The yellow bird was gone.
3 The Trench Effect
My name is February Kingdom, and although I spent the first nine years of my life in Austin, Texas, and lived for the next seven in Oxfordshire, England, I tell everyone I’m a Londoner, born and bred. I feel London in my bones, you see, and I think that’s enough to make it true. I fear it, of course, like everyone with any sense does. Even the people who go around saying that they couldn’t live anywhere else are mostly liars, but I’ve never been afraid of London for the reasons that others are – the expense, the traffic, the constant sense of something rising up, a little out of your reach that’s cooler than you that you will never be a part of – that’s the stuff that I like about it, that’s the stuff I respect. No. I fear London for another reason. I fear London because it took the lives of both my parents and thirty-one others in November 1987, in a fire that started when a cigarette was tossed onto the escalator at King’s Cross tube station. I fear London because it didn’t give a damn. It woke up the morning after this happened, sighed, dusted itself off and carried on. My sister said London was too old to care, and too young to apologize. Maybe that’s true. Maybe she just knew how to say things that made me feel better somehow, and maybe because I still had my sister, I was just about all right.

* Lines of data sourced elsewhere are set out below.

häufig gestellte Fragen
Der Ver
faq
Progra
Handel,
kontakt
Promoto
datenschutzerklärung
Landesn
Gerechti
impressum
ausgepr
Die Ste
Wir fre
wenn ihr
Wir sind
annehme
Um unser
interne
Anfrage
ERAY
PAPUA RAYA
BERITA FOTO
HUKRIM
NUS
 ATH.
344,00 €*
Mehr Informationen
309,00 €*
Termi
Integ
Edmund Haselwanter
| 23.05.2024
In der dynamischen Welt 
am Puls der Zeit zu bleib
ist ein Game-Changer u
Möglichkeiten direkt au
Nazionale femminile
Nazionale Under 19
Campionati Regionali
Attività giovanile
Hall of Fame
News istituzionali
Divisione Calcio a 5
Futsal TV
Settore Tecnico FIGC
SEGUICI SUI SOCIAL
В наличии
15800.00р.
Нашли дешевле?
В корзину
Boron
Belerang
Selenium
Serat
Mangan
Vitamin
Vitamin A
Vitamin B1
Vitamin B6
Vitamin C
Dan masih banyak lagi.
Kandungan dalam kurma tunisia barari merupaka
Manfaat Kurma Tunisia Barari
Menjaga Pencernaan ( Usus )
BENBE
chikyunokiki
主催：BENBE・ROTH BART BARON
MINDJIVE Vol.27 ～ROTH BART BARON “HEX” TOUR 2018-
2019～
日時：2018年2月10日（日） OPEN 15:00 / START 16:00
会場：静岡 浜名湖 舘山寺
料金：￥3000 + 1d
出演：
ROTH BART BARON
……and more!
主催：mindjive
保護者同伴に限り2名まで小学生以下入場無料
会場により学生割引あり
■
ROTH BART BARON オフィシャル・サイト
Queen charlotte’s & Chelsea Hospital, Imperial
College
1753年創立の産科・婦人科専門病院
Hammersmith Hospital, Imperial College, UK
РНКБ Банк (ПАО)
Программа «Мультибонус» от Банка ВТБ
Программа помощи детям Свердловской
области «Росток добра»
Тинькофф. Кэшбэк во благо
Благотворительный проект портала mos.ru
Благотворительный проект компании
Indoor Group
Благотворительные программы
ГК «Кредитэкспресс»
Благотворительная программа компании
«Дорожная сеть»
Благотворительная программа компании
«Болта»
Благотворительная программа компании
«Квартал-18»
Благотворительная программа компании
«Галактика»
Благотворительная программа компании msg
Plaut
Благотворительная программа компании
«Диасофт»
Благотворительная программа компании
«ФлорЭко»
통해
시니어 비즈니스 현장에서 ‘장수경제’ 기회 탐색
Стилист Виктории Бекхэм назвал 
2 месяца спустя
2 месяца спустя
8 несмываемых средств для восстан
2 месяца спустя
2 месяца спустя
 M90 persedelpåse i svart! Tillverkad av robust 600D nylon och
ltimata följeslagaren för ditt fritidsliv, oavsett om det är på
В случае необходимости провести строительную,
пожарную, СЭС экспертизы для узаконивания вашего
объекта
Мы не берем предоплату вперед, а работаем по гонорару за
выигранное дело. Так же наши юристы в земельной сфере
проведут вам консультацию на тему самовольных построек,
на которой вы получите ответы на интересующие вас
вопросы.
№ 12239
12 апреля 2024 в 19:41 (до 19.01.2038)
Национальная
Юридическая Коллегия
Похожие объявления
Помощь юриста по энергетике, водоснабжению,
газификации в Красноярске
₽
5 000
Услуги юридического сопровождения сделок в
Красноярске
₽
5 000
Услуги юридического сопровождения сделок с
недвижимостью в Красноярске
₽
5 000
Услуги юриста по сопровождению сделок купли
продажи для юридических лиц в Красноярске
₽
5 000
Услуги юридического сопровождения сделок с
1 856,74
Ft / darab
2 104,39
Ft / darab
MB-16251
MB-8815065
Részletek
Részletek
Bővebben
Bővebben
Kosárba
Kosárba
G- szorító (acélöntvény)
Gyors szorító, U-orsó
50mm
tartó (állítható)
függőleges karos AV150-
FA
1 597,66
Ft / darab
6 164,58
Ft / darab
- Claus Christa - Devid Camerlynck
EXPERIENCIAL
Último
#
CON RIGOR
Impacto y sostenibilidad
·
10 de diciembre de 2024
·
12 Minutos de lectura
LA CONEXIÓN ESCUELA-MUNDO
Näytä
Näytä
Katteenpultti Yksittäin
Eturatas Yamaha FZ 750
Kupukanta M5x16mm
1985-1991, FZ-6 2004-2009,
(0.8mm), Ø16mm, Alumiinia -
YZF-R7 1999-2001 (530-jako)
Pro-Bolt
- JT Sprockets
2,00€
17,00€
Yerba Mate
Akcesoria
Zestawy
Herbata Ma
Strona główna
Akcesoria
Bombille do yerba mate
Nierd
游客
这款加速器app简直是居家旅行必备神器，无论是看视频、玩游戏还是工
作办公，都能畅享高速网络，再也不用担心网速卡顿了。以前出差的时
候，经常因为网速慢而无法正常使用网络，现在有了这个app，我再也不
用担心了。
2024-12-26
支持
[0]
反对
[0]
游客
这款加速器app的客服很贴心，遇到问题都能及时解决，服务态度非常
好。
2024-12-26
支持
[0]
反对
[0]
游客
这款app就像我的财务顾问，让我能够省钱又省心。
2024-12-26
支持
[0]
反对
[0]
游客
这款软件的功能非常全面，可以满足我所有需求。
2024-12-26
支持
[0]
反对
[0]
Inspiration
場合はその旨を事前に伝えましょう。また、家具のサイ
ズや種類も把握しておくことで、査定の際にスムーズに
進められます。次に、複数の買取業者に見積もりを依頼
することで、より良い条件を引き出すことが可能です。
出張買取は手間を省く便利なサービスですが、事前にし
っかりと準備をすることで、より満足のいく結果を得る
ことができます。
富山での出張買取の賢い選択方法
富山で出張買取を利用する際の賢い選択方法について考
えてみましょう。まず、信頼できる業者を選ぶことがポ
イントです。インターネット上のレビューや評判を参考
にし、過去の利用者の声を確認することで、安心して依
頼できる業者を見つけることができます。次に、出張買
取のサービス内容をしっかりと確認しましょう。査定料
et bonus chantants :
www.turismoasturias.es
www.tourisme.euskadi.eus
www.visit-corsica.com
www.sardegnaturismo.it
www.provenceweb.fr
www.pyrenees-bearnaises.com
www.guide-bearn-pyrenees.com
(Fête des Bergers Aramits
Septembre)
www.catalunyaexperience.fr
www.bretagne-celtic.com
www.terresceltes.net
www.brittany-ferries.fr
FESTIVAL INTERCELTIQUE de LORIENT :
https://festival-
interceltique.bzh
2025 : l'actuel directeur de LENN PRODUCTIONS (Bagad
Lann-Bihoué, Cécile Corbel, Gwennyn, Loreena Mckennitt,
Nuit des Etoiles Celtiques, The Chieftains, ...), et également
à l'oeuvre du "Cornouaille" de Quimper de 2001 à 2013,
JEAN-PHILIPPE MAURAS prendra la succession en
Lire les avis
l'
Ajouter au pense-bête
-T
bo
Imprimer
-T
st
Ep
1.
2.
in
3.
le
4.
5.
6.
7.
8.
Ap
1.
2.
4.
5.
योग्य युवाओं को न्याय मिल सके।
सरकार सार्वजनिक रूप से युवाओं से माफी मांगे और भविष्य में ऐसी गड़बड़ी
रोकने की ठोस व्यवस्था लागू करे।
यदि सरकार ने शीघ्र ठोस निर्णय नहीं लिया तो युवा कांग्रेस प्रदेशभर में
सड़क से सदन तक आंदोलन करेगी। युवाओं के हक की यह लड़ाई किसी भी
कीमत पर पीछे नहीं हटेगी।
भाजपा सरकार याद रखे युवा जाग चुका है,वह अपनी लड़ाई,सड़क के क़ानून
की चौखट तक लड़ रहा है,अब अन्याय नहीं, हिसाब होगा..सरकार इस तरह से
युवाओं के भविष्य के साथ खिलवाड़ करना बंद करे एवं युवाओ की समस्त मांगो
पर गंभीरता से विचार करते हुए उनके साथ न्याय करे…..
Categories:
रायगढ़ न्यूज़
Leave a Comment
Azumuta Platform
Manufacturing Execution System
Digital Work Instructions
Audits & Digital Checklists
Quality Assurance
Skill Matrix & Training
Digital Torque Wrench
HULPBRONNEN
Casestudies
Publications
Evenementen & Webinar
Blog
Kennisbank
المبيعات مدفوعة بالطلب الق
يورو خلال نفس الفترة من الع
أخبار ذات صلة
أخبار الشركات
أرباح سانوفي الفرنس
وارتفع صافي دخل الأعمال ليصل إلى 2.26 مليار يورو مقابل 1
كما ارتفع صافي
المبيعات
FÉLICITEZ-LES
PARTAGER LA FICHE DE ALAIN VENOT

According to witnesses at King’s Cross, Dad had become separated from Mama and had escaped the fire to start with. Realizing she wasn’t following him, he had gone back into the station to look for her. His timing was terrible. Months later, we were told what happens when a small, manageable fire is given a sudden surge of oxygen and air up an inclined surface – how it spreads violently, at breakneck speed in the blink of an eye. The people who worked these things out named it the Trench Effect, and no one stood a chance once it had roared into life that cold night in 1987. Dad and Mama were pulled from the flames and taken to hospital but couldn’t be revived. There’s irony in every agony. Just before they had left Oxford for London on the day that they were killed, Mama had told me that she was going to ‘make the house safer’, as she didn’t trust the boys Diana brought home with her after school not to light cigarettes in our bedroom, and cigarettes in bedrooms might very well burn the house down. So, assuming she did what she had set out to do, Mama died in a fire, holding a shopping bag containing two smoke alarms.